**Activity:**
Could you copy out every line of the data where the word "moved" occurs?

**Data listing:**
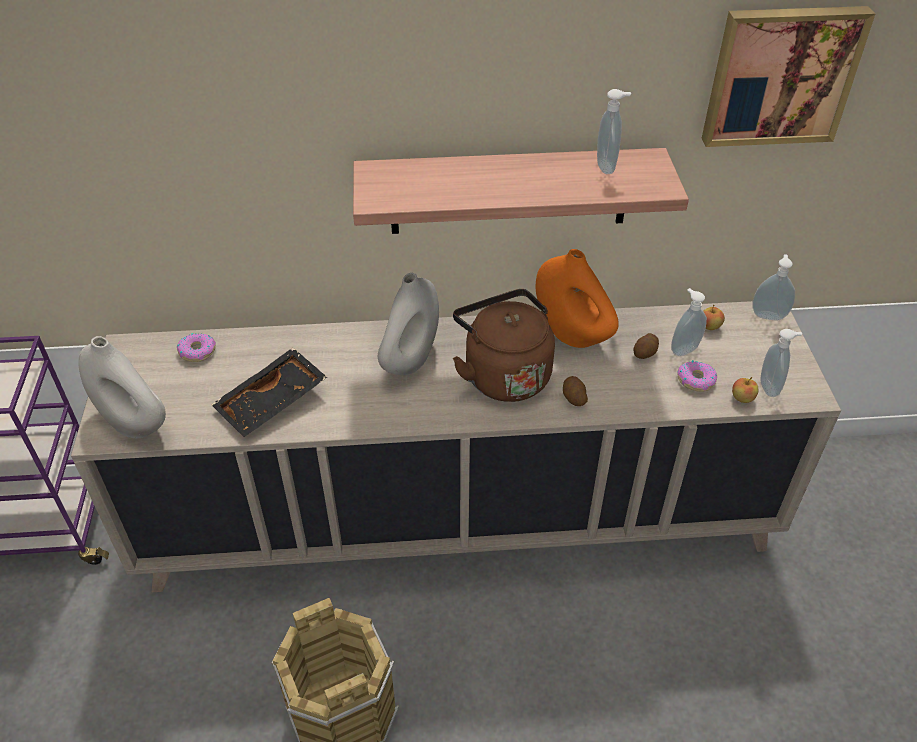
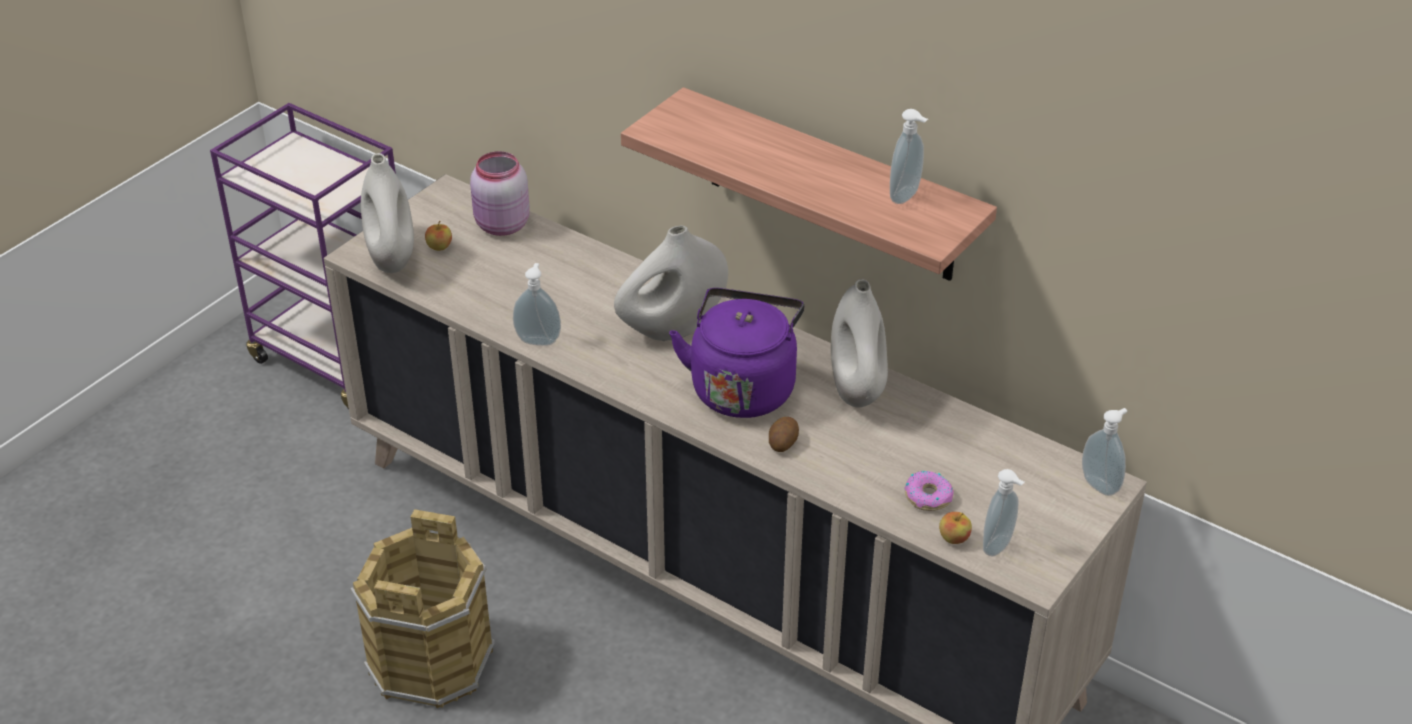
camera: 40 degrees right, 5 degrees down
donut [177,333,216,362] -> pink jar [470,151,530,236]
black tray [211,348,327,437] -> none
brown kettle [453,289,555,402] -> purple kettle [669,288,805,418]
orange vase [536,249,619,348] -> white vase [831,279,888,407]
potato [634,333,659,359] -> none
soap dispenser [671,288,707,356] -> soap dispenser moved to [513,263,561,346]
picture [702,6,875,147] -> none
apple [703,304,725,330] -> apple moved to [425,220,452,251]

**Your response:**
soap dispenser [671,288,707,356] -> soap dispenser moved to [513,263,561,346]
apple [703,304,725,330] -> apple moved to [425,220,452,251]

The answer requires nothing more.